::: DATA FOR THE TASK

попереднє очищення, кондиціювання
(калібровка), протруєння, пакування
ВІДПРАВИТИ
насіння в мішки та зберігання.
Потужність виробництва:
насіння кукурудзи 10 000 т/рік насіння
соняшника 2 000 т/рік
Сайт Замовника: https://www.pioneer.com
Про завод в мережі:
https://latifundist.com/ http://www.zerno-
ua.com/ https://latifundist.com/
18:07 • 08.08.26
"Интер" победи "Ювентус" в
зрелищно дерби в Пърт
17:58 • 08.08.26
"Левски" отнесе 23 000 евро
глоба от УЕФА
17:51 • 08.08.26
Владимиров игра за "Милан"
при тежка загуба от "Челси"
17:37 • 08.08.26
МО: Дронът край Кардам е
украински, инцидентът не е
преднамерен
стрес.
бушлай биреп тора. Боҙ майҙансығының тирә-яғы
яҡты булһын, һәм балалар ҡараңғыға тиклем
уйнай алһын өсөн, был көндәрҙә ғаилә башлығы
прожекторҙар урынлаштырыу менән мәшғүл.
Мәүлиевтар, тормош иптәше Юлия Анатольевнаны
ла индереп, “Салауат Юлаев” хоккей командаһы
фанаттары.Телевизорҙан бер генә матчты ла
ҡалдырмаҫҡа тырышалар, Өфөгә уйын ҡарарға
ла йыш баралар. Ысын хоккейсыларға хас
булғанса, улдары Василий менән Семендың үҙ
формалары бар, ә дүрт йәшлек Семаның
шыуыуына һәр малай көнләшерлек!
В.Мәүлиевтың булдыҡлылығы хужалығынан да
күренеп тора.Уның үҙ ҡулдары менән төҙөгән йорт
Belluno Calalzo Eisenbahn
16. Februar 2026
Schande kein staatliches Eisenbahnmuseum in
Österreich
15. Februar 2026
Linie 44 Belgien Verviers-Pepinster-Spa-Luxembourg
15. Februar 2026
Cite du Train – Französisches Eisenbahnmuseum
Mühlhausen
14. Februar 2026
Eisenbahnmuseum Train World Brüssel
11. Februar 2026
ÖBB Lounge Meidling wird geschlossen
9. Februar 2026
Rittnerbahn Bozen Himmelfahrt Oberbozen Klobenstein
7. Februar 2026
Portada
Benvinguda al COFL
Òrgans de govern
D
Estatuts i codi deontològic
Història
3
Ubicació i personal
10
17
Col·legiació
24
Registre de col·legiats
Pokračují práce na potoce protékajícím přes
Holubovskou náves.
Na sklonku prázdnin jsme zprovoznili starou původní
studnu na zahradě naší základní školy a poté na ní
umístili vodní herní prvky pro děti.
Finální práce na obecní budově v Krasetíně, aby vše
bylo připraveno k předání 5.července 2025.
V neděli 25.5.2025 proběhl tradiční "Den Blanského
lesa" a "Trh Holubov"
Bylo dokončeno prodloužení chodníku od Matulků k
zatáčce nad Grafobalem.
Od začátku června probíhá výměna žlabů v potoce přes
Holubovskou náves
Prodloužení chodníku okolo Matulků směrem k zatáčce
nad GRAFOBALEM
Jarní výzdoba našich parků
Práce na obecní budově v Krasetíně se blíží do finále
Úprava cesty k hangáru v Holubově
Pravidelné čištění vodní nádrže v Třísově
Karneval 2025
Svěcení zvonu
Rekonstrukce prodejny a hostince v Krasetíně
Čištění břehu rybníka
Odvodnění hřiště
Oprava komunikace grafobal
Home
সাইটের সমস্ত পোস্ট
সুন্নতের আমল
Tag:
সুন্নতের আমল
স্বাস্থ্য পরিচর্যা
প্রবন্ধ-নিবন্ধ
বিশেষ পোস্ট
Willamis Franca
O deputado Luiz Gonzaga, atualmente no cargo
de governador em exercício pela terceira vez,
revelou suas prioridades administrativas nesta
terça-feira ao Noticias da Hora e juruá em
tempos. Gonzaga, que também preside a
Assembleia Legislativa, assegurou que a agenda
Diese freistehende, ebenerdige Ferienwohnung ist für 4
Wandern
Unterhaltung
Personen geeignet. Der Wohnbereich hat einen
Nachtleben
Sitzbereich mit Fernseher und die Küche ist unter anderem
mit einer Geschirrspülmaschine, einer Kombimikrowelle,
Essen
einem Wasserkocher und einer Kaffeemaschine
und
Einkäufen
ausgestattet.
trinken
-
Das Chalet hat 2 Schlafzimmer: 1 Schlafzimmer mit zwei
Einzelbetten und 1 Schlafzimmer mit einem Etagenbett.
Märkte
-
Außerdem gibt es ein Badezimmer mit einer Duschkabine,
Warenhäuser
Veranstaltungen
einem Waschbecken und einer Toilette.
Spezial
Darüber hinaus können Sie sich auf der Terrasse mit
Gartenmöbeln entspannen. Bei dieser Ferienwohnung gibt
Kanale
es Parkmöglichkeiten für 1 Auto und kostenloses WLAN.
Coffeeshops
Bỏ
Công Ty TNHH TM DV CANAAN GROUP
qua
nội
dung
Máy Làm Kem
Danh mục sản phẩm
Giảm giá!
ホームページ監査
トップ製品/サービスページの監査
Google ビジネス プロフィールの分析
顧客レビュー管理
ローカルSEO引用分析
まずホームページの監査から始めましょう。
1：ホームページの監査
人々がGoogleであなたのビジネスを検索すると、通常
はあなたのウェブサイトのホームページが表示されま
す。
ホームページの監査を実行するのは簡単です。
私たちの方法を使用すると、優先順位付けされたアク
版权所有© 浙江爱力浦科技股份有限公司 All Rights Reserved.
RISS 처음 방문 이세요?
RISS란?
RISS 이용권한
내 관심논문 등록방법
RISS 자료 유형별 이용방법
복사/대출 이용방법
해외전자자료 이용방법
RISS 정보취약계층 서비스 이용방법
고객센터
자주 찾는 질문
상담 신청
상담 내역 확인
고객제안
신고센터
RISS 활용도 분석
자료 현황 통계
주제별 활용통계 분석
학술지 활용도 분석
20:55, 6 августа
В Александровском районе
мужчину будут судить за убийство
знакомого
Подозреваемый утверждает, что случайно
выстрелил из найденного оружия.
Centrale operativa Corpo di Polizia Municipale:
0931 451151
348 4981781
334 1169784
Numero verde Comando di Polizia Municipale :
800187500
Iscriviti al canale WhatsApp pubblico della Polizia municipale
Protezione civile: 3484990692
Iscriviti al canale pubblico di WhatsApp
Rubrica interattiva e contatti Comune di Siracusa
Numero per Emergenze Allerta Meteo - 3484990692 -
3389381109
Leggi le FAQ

::::::

§ **PROBLEM DETAILS**: Above are the records. Copy the lines beginning at the one that has "Rittnerbahn Bozen Himmelfahrt" and ending with the one that has "Na sklonku prázdnin", unchanged.

§ **OUTPUT OF THE EXERCISE**:
Rittnerbahn Bozen Himmelfahrt Oberbozen Klobenstein
7. Februar 2026
Portada
Benvinguda al COFL
Òrgans de govern
D
Estatuts i codi deontològic
Història
3
Ubicació i personal
10
17
Col·legiació
24
Registre de col·legiats
Pokračují práce na potoce protékajícím přes
Holubovskou náves.
Na sklonku prázdnin jsme zprovoznili starou původní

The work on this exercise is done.